'''

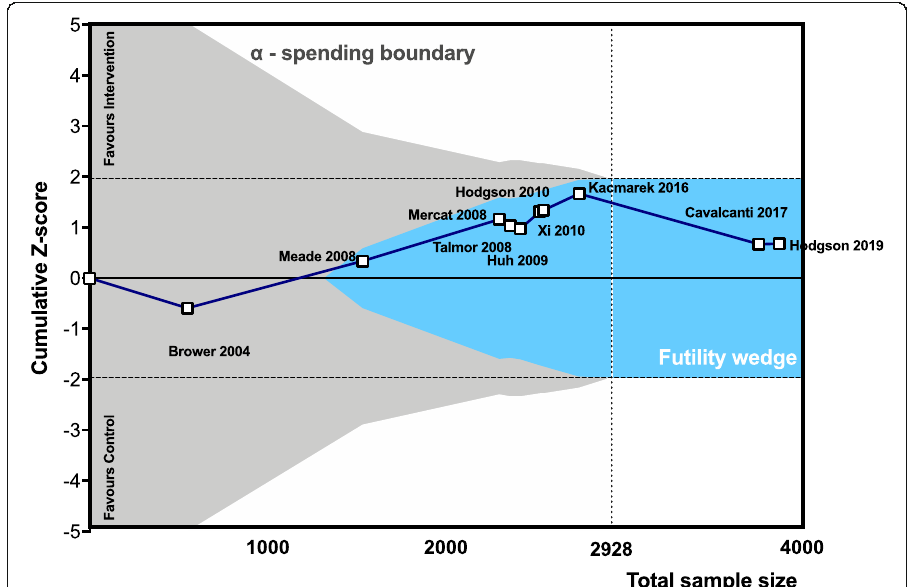
Fig. 4 Trial sequential analysis assessing the effects of PEEP and/or recruitment manoeuvres on mortality (collapsed at 28 days, ICU discharge, hospital discharge). Required information size of 2487 patients (dotted line) is calculated for a relative risk reduction of 25%, α = 5%, power (1- β ) = 80%. The Z-line (blue line) of the cumulative meta-analysis of 3757 patients did not cross the efficacy monitoring boundaries for benefit or harm (grey area) but entered the futility wedge (light blue area). Horizontal dashed lines represent the conventional level of significance ( p =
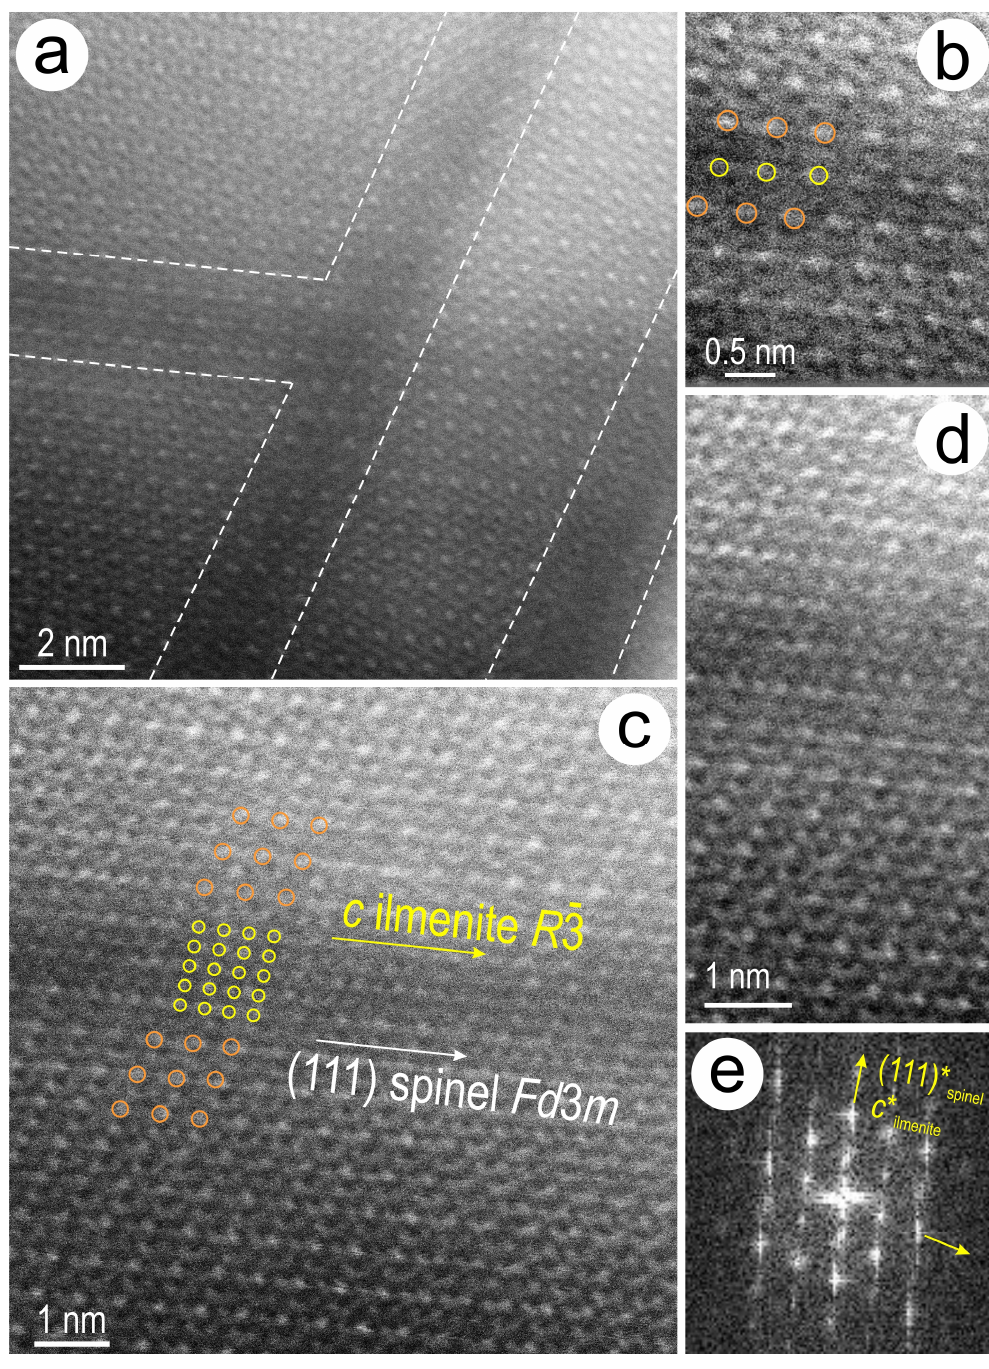
Figure 14. ( a , b ) High-resolution HAADF STEM images showing Ti-rich spinel crosscut by darker lamellae marked as dashed lines in ( a ). Details ( b ) show changes in atomic arrangement in spinel (cid:4670)11(cid:3364)0(cid:4671) across the lamellae. The loss in intensity for the 2Me M double-atom columns (yellow and orange circles) is observed across the one-unit, cell-wide lamella and is attributable to metal vacancies [26,27]. ( c ) High-resolution HAADF STEM image showing changes across a lamella where the structural motif in spinel (cid:4670)11 (cid:3364) 0(cid:4671) is no longer retained (only 2Me M marked). The image instead shows a motif with dumbbell atoms corresponding to ilmenite [010] (see Figure 11). ( d , e ) Crop and FFT from the image in ( c ) showing details of the image and the intergrowth between the spinel and ilmenite.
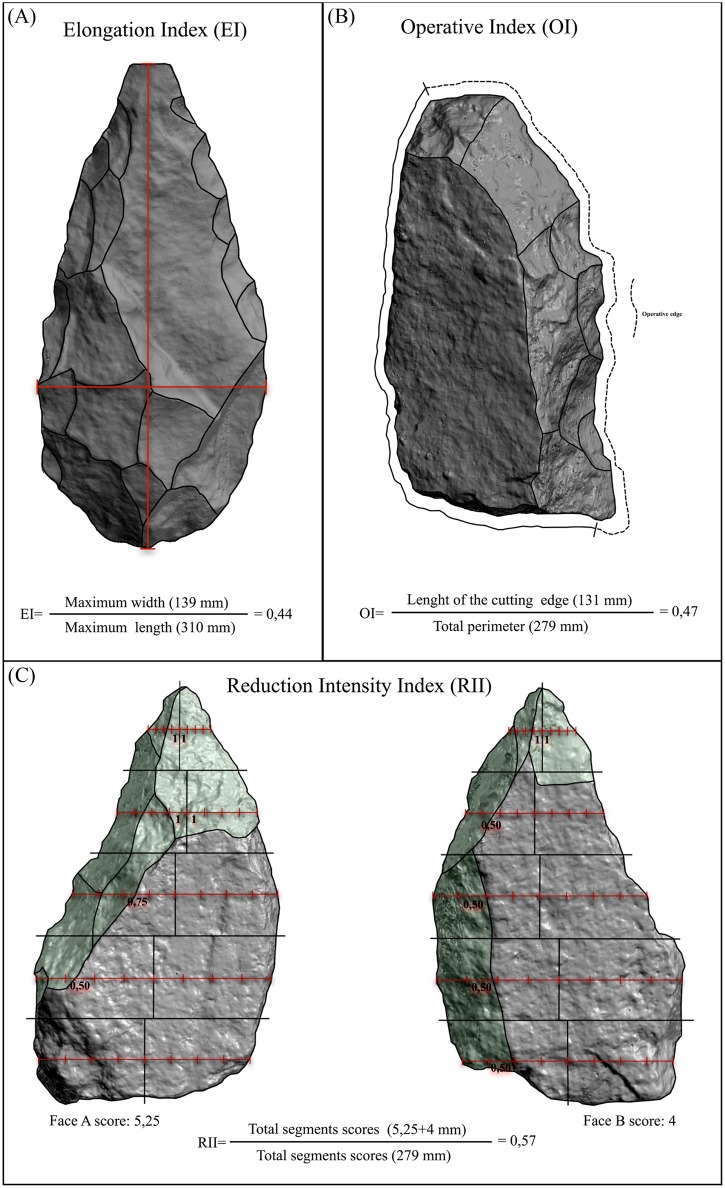
Shape and technological indexes.(A) Elongation Index. (B) Operative Index. (C) Reduction Intensity Index.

'''

● **PROBLEM**:
Give all of the material again, exactly, apart from the pictures.

● **COMPLETED TASK**:
Fig. 4 Trial sequential analysis assessing the effects of PEEP and/or recruitment manoeuvres on mortality (collapsed at 28 days, ICU discharge, hospital discharge). Required information size of 2487 patients (dotted line) is calculated for a relative risk reduction of 25%, α = 5%, power (1- β ) = 80%. The Z-line (blue line) of the cumulative meta-analysis of 3757 patients did not cross the efficacy monitoring boundaries for benefit or harm (grey area) but entered the futility wedge (light blue area). Horizontal dashed lines represent the conventional level of significance ( p =
Figure 14. ( a , b ) High-resolution HAADF STEM images showing Ti-rich spinel crosscut by darker lamellae marked as dashed lines in ( a ). Details ( b ) show changes in atomic arrangement in spinel (cid:4670)11(cid:3364)0(cid:4671) across the lamellae. The loss in intensity for the 2Me M double-atom columns (yellow and orange circles) is observed across the one-unit, cell-wide lamella and is attributable to metal vacancies [26,27]. ( c ) High-resolution HAADF STEM image showing changes across a lamella where the structural motif in spinel (cid:4670)11 (cid:3364) 0(cid:4671) is no longer retained (only 2Me M marked). The image instead shows a motif with dumbbell atoms corresponding to ilmenite [010] (see Figure 11). ( d , e ) Crop and FFT from the image in ( c ) showing details of the image and the intergrowth between the spinel and ilmenite.
Shape and technological indexes.(A) Elongation Index. (B) Operative Index. (C) Reduction Intensity Index.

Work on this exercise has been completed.